A narrativa segue um ritmo enérgico e, ao mesmo tempo, incrivelmente firme, sem atropelos, que confirma uma das críticas feita ao livro, a de que “o autor caminha decididamente e sem pressa, na certeza de chegar aonde quer”.

A prosa do autor impecável flui daquela maneira deliciosa que nos dá saudade do livro bem antes de terminá-lo. Sempre digo que existem histórias que nos fazem querer habitar nelas pra sempre. Essa, sem dúvida é uma delas.

No paradisíaco cenário de Garopaba, nosso protagonista ( que não tem nome e está em busca da verdadeira identidade) vive casos de amor, brigas, momentos de paz, alegria, desespero, mas vive principalmente o mistério que o traz ali: saber como morreu ou desapareceu o avô que era a cara dele, cara essa da qual ele mesmo não lembra e com a qual se espanta toda vez que encontra um espelho.

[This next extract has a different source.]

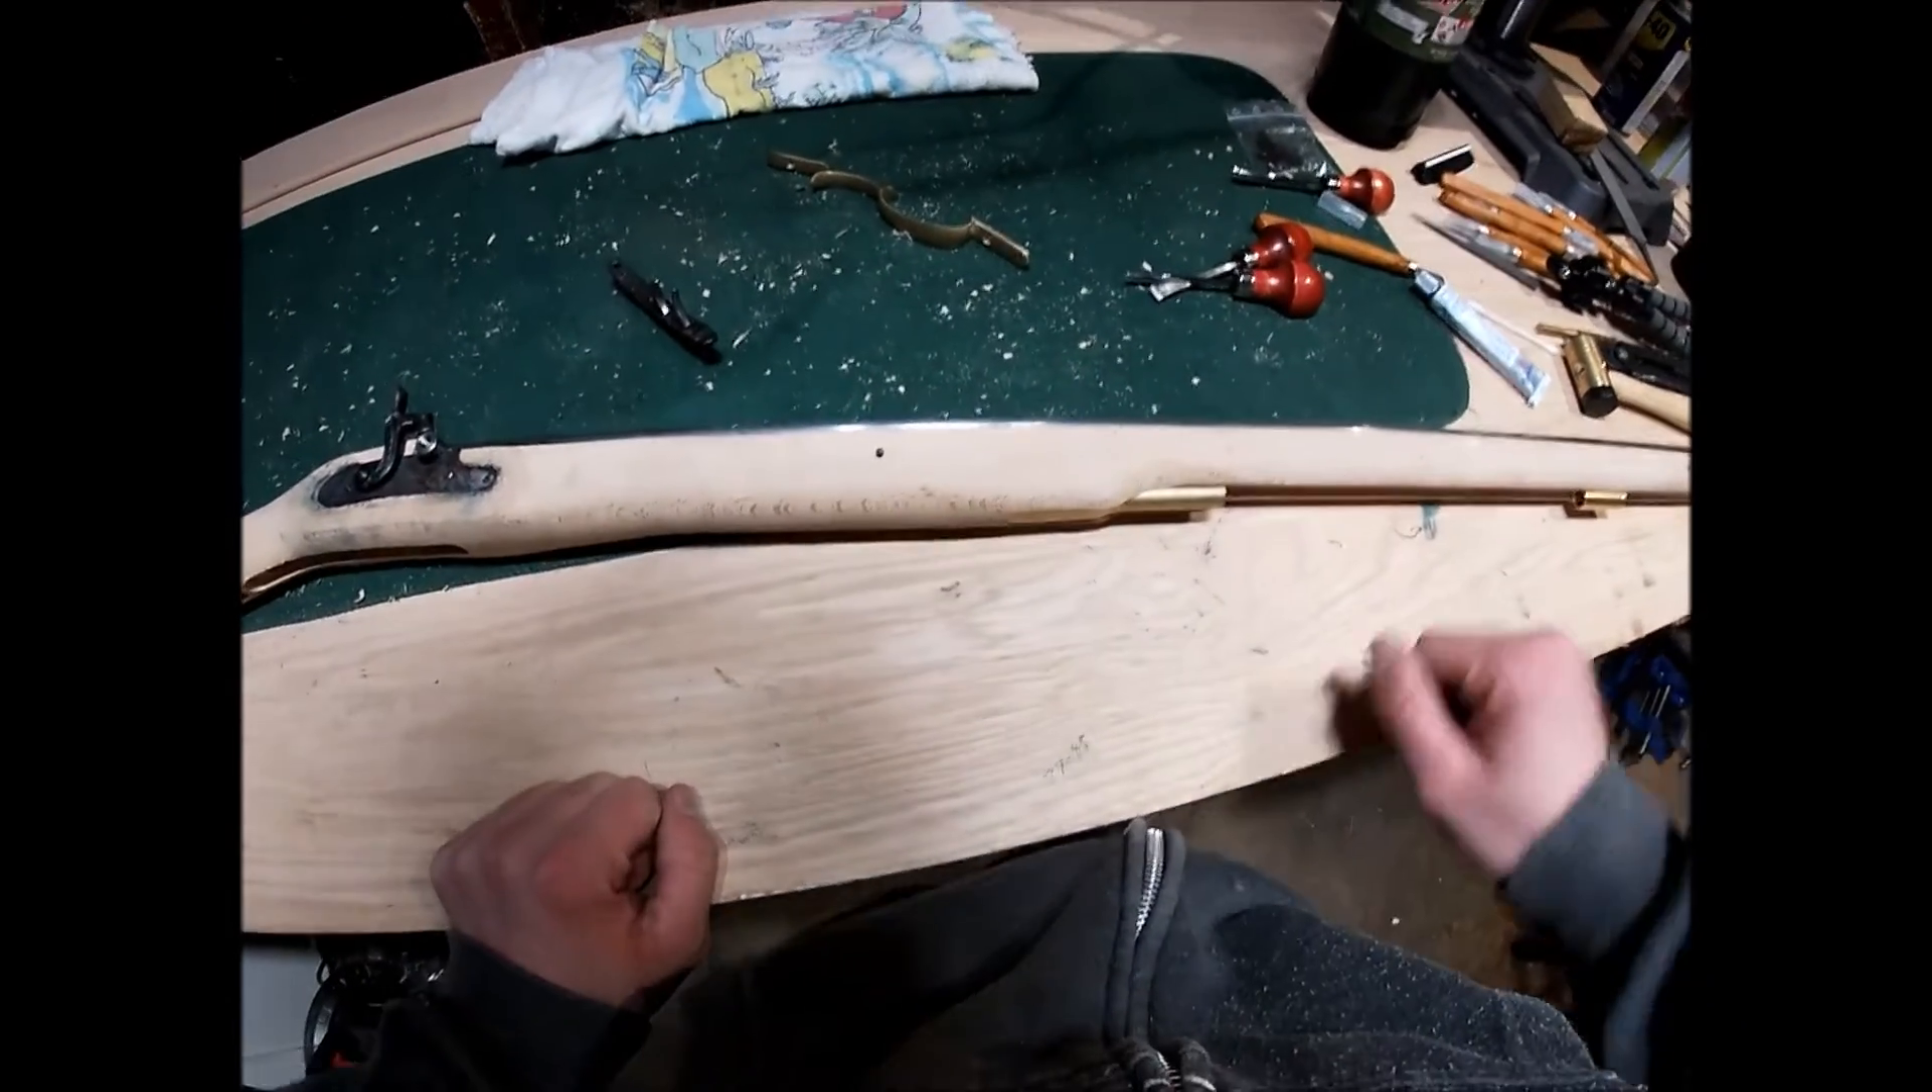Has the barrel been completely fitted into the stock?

Em vários momentos, esperei que Daniel me decepcionasse e relatasse algo macabro estilo história de terror ou então se perdesse em uma das muitas fugas do seu personagem.

Porém a grande magia desse romance é nos conduzir com uma narrativa incólume e segura por um universo que parece não ter nada além de dúvidas, onde somente o autor detém impassivo o controle absoluto de um desfecho certo e inevitável.

Por que niguém admite que conheceu seu avô? Por que a cidade inteira finge sofrer de amnésia? Por que o protagonista não desiste? As respostas de tantas perguntas parecem estar na falta de sentido em geral da vida.

Sem se afastar da intensidade de sua busca, o professor de educação física esquecido se embrenha por fascinantes rotas filosóficas, investigando o destino, o livre arbítrio, a existência de Deus e o que mais você imaginar.

Portanto, pra quem espera somente um mistério, é bom avisar que o livro de Daniel Galera traz muitos mistérios. E o maior deles talvez seja sua própria perfeição.